THE DATA
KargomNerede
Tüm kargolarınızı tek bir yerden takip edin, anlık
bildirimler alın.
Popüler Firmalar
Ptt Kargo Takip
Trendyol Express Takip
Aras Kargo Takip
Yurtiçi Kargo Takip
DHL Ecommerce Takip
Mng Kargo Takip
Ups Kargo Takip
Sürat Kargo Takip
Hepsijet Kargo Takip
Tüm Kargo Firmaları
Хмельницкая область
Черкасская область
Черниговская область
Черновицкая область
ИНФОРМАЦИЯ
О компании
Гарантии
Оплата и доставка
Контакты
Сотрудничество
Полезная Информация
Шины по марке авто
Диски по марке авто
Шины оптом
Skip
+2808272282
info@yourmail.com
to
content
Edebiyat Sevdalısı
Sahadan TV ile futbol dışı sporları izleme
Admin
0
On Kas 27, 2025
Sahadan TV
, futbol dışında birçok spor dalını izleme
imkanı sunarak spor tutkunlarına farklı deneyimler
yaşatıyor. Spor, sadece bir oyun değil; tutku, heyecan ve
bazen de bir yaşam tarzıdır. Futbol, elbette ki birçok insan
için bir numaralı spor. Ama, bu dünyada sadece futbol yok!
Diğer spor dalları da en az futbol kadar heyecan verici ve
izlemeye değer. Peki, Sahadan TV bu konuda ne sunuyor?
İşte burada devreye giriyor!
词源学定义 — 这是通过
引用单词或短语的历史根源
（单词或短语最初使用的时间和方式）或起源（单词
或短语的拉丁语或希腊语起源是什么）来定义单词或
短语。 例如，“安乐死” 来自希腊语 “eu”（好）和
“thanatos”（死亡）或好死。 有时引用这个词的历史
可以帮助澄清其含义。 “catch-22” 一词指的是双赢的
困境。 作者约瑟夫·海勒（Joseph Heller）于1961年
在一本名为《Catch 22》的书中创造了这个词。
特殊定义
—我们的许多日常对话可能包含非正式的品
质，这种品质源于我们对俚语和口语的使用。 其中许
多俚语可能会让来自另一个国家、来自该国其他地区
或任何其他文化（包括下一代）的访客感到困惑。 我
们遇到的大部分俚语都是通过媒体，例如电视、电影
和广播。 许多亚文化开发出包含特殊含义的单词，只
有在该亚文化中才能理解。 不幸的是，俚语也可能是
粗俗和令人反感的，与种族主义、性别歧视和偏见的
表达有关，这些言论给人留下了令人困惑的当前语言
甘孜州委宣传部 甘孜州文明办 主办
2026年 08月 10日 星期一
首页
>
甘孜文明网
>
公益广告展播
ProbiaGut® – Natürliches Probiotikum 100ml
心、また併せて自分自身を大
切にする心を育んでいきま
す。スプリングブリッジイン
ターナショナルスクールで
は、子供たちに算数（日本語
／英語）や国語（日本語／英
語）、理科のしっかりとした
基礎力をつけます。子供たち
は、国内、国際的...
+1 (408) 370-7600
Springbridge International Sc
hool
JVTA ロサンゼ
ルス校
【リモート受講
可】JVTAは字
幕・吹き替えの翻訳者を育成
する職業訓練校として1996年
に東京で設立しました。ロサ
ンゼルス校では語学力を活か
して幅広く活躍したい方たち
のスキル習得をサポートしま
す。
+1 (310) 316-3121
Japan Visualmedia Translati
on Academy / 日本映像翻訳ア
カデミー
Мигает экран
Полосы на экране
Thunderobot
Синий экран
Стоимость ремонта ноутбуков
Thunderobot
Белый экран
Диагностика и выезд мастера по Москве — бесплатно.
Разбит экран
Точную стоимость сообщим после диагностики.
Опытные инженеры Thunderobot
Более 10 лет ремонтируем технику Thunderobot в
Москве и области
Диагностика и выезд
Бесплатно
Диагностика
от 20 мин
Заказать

PROBLEM TO SOLVE
What lines above contain the word "heyecan"? Return each such line.

ANSWER SPACE
yaşatıyor. Spor, sadece bir oyun değil; tutku, heyecan ve
Diğer spor dalları da en az futbol kadar heyecan verici ve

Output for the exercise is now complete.